To live in the empty present of democratic materialism is not our fate; it requires our consent—which we can withhold. We can agree with the premise that there are only bodies and languages and still believe that occasionally, and as an exception, a truth too is possible, and that such truths transform how we think about both bodies and languages. We do not need to consent to the inevitability of emblems and the images that conceal from us our own capacity for becoming faithful subjects of a truth. We can live in a present that is woven from fibers drawn from evental ruptures in the past and the projections of a future that will have been.
Given your longstanding work on Alain Badiou, how have his ideas influenced you?

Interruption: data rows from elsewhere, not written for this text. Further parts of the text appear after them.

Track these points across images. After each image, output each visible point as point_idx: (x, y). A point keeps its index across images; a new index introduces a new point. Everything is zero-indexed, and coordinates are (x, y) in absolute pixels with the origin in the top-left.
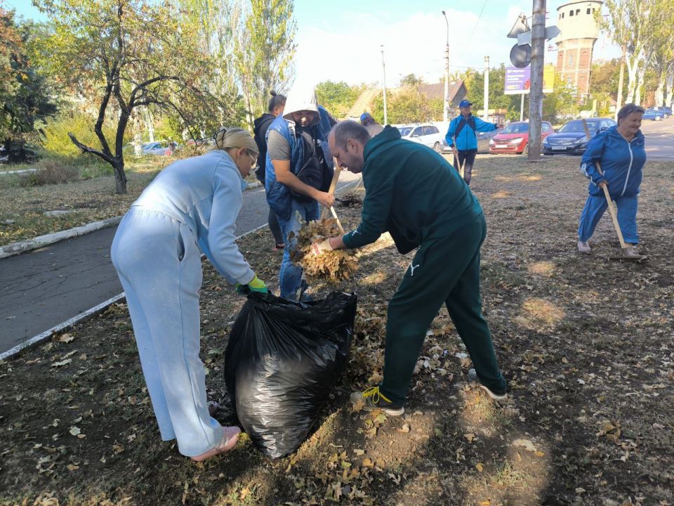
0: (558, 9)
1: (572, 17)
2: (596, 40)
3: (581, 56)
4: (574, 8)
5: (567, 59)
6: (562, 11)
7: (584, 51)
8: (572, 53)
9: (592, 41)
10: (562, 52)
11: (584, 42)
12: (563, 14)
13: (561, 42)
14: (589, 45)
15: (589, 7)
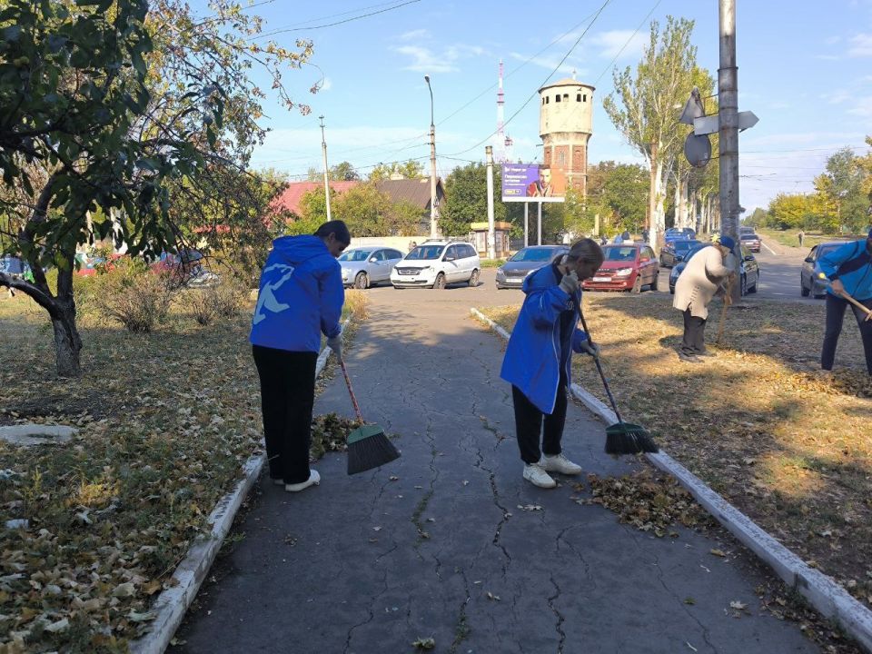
0: (540, 92)
1: (558, 103)
2: (590, 135)
3: (574, 155)
4: (561, 91)
5: (556, 158)
6: (545, 94)
7: (577, 149)
8: (562, 150)
9: (586, 136)
10: (550, 148)
11: (576, 138)
12: (547, 98)
13: (547, 135)
14: (582, 142)
15: (579, 92)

Alain Badiou’s work has had a profound impact on me; first on my intellectual life ever since I read him in the 1990s, and then on my personal life when I first met him at a conference I organized at UCLA on Saint Paul and Modernity in 2002. The final section of this seminar, Images of the Present Time, is titled “What Does It Mean to Live?” and Badiou’s work as a whole is an attempt to answer that question. For Badiou, a life worth living is one that is oriented by the pursuit of truths, that is, by the active participation in one or more “truth-procedures” whose possibility emerges in the wake of what he calls an “event.” The chance of participating in the work of constructing a truth—whether in politics, science, art, or love—is open to everyone, and it is the source of real human happiness. When I came to understand this by reading Badiou’s work and seeing how he himself enacted such works of truth, it became clear to me that this was indeed how I wanted to live my own life. Badiou’s conviction that there are indeed universal, infinite, and absolute truths goes against the grain of liberal democracy and what he calls “capitalo-parliamentarianism.” But it offers a powerful alternative to the relativism that has proven itself inadequate to the dogmatisms of both the right and the left today. For me, Badiou’s ideas have been a source of inspiration and orientation in our most disoriented present time.